### Assignment
Reprint the listing. Every line must match the original exactly.

### Exercise inputs
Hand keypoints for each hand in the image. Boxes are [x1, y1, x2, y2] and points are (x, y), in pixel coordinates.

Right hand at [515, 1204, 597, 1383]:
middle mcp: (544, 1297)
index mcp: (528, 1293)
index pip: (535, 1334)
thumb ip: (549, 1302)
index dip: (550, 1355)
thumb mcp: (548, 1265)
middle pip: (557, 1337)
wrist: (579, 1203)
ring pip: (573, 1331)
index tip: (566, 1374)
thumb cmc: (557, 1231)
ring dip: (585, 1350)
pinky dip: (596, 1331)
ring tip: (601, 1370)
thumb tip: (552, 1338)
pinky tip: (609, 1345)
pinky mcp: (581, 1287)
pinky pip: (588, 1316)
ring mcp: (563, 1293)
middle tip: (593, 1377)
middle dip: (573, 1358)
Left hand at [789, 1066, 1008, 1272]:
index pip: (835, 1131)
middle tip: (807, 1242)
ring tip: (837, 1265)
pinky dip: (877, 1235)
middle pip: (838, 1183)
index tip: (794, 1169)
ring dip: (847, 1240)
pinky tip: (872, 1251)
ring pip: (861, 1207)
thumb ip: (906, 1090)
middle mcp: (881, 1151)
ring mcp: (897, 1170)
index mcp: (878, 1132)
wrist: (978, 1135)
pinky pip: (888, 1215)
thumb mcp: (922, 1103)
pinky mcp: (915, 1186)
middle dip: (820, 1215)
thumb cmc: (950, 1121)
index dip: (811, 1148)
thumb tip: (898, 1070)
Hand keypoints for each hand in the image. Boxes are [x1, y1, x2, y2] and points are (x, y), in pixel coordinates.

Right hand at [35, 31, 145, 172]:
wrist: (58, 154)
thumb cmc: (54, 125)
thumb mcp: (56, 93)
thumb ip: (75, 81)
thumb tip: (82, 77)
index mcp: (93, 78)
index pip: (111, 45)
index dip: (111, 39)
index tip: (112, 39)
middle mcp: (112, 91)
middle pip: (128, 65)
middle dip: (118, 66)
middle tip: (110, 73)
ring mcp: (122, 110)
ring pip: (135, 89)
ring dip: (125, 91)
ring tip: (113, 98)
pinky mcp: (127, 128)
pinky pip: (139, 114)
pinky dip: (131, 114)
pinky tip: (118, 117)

### Solved exercise
Hand keypoints for each hand in the image. Boxes are [x1, y1, x2, y2] and points are (x, y), in pixel coordinates.

Right hand at [515, 1204, 597, 1383]:
middle mcp: (544, 1297)
index mcp: (528, 1293)
index pip: (535, 1334)
thumb ip: (549, 1302)
index dip: (550, 1355)
thumb mcp: (548, 1265)
middle pip: (557, 1337)
wrist: (579, 1203)
ring pip: (573, 1331)
index tip: (566, 1374)
thumb cmc: (557, 1231)
ring dip: (585, 1350)
pinky dip: (596, 1331)
ring tip: (601, 1370)
thumb tip: (552, 1338)
pinky tip: (609, 1345)
pinky mcp: (581, 1287)
pinky pip: (588, 1316)
ring mcp: (563, 1293)
middle tip: (593, 1377)
middle dip: (573, 1358)
Left hand at [789, 1066, 1008, 1272]:
index pip: (835, 1131)
middle tip: (807, 1242)
ring tip: (837, 1265)
pinky dip: (877, 1235)
middle pip: (838, 1183)
index tip: (794, 1169)
ring dip: (847, 1240)
pinky tip: (872, 1251)
ring pip: (861, 1207)
thumb ip: (906, 1090)
middle mcp: (881, 1151)
ring mcp: (897, 1170)
index mcp: (878, 1132)
wrist: (978, 1135)
pinky pip: (888, 1215)
thumb mcp: (922, 1103)
pinky mcp: (915, 1186)
middle dip: (820, 1215)
thumb cmc: (950, 1121)
index dip: (811, 1148)
thumb tip: (898, 1070)
Hand keypoints for each hand in the image. Boxes are [x1, y1, x2, y2] and points are (x, y), in pixel coordinates.

Right hand at [35, 31, 145, 172]:
wrist: (58, 154)
thumb cmc: (54, 125)
thumb mcp: (56, 93)
thumb ip: (75, 81)
thumb tip: (82, 77)
index mcp: (93, 78)
index pip: (111, 45)
index dip: (111, 39)
index tip: (112, 39)
middle mcp: (112, 91)
middle pip: (128, 65)
middle dip: (118, 66)
middle tip: (110, 73)
ring mcp: (122, 110)
ring pip: (135, 89)
ring dip: (125, 91)
ring tip: (113, 98)
pinky mcp: (127, 128)
pinky pip: (139, 114)
pinky dip: (131, 114)
pinky tip: (118, 117)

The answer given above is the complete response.